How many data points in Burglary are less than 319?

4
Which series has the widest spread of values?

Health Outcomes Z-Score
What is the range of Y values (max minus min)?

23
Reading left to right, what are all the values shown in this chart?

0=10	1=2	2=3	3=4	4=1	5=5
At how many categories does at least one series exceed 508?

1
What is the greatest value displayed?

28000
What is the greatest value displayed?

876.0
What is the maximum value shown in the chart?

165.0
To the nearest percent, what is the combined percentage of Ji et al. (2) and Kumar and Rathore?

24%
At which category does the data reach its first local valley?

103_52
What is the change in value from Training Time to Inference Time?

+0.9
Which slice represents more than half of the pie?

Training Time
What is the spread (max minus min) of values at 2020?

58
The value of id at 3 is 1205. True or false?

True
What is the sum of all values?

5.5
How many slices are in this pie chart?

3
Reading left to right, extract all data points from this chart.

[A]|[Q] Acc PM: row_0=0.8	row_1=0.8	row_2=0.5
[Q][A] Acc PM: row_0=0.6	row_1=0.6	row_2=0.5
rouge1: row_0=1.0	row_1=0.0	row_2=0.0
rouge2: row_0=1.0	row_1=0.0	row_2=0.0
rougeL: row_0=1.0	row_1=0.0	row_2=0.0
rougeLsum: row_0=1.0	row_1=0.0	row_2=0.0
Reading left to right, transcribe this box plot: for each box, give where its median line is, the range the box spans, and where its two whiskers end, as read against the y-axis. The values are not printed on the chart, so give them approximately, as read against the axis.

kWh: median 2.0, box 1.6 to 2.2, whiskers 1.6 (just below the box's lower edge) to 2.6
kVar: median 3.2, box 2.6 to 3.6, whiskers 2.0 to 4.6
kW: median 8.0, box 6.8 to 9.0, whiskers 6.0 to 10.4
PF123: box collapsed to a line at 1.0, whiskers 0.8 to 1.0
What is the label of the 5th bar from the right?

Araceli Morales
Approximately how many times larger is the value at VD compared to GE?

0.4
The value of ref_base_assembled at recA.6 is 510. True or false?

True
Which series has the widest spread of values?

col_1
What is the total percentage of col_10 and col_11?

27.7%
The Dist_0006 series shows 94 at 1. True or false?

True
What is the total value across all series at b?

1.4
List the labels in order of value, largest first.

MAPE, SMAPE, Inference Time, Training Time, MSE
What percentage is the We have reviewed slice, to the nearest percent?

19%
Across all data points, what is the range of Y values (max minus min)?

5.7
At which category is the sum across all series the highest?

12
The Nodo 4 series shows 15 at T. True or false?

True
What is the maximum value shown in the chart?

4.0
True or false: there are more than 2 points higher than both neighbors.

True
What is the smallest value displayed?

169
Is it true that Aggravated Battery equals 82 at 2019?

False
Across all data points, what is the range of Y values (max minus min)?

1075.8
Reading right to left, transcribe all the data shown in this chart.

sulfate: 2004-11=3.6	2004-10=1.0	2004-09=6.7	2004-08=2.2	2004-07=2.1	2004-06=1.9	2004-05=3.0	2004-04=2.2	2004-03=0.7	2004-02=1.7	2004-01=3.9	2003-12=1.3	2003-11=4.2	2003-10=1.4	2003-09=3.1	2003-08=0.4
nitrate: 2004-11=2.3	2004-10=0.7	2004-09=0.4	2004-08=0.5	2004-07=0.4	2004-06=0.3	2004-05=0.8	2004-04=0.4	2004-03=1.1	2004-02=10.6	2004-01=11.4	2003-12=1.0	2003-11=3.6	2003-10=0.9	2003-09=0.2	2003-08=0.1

§ Exercise instructions
Render the lines above as a JSON list of strings with one string per line, leaving out the blank lines.

§ Answer to the problem
[
  "How many data points in Burglary are less than 319?",
  "4",
  "Which series has the widest spread of values?",
  "Health Outcomes Z-Score",
  "What is the range of Y values (max minus min)?",
  "23",
  "Reading left to right, what are all the values shown in this chart?",
  "0=10\t1=2\t2=3\t3=4\t4=1\t5=5",
  "At how many categories does at least one series exceed 508?",
  "1",
  "What is the greatest value displayed?",
  "28000",
  "What is the greatest value displayed?",
  "876.0",
  "What is the maximum value shown in the chart?",
  "165.0",
  "To the nearest percent, what is the combined percentage of Ji et al. (2) and Kumar and Rathore?",
  "24%",
  "At which category does the data reach its first local valley?",
  "103_52",
  "What is the change in value from Training Time to Inference Time?",
  "+0.9",
  "Which slice represents more than half of the pie?",
  "Training Time",
  "What is the spread (max minus min) of values at 2020?",
  "58",
  "The value of id at 3 is 1205. True or false?",
  "True",
  "What is the sum of all values?",
  "5.5",
  "How many slices are in this pie chart?",
  "3",
  "Reading left to right, extract all data points from this chart.",
  "[A]|[Q] Acc PM: row_0=0.8\trow_1=0.8\trow_2=0.5",
  "[Q][A] Acc PM: row_0=0.6\trow_1=0.6\trow_2=0.5",
  "rouge1: row_0=1.0\trow_1=0.0\trow_2=0.0",
  "rouge2: row_0=1.0\trow_1=0.0\trow_2=0.0",
  "rougeL: row_0=1.0\trow_1=0.0\trow_2=0.0",
  "rougeLsum: row_0=1.0\trow_1=0.0\trow_2=0.0",
  "Reading left to right, transcribe this box plot: for each box, give where its median line is, the range the box spans, and where its two whiskers end, as read against the y-axis. The values are not printed on the chart, so give them approximately, as read against the axis.",
  "kWh: median 2.0, box 1.6 to 2.2, whiskers 1.6 (just below the box's lower edge) to 2.6",
  "kVar: median 3.2, box 2.6 to 3.6, whiskers 2.0 to 4.6",
  "kW: median 8.0, box 6.8 to 9.0, whiskers 6.0 to 10.4",
  "PF123: box collapsed to a line at 1.0, whiskers 0.8 to 1.0",
  "What is the label of the 5th bar from the right?",
  "Araceli Morales",
  "Approximately how many times larger is the value at VD compared to GE?",
  "0.4",
  "The value of ref_base_assembled at recA.6 is 510. True or false?",
  "True",
  "Which series has the widest spread of values?",
  "col_1",
  "What is the total percentage of col_10 and col_11?",
  "27.7%",
  "The Dist_0006 series shows 94 at 1. True or false?",
  "True",
  "What is the total value across all series at b?",
  "1.4",
  "List the labels in order of value, largest first.",
  "MAPE, SMAPE, Inference Time, Training Time, MSE",
  "What percentage is the We have reviewed slice, to the nearest percent?",
  "19%",
  "Across all data points, what is the range of Y values (max minus min)?",
  "5.7",
  "At which category is the sum across all series the highest?",
  "12",
  "The Nodo 4 series shows 15 at T. True or false?",
  "True",
  "What is the maximum value shown in the chart?",
  "4.0",
  "True or false: there are more than 2 points higher than both neighbors.",
  "True",
  "What is the smallest value displayed?",
  "169",
  "Is it true that Aggravated Battery equals 82 at 2019?",
  "False",
  "Across all data points, what is the range of Y values (max minus min)?",
  "1075.8",
  "Reading right to left, transcribe all the data shown in this chart.",
  "sulfate: 2004-11=3.6\t2004-10=1.0\t2004-09=6.7\t2004-08=2.2\t2004-07=2.1\t2004-06=1.9\t2004-05=3.0\t2004-04=2.2\t2004-03=0.7\t2004-02=1.7\t2004-01=3.9\t2003-12=1.3\t2003-11=4.2\t2003-10=1.4\t2003-09=3.1\t2003-08=0.4",
  "nitrate: 2004-11=2.3\t2004-10=0.7\t2004-09=0.4\t2004-08=0.5\t2004-07=0.4\t2004-06=0.3\t2004-05=0.8\t2004-04=0.4\t2004-03=1.1\t2004-02=10.6\t2004-01=11.4\t2003-12=1.0\t2003-11=3.6\t2003-10=0.9\t2003-09=0.2\t2003-08=0.1"
]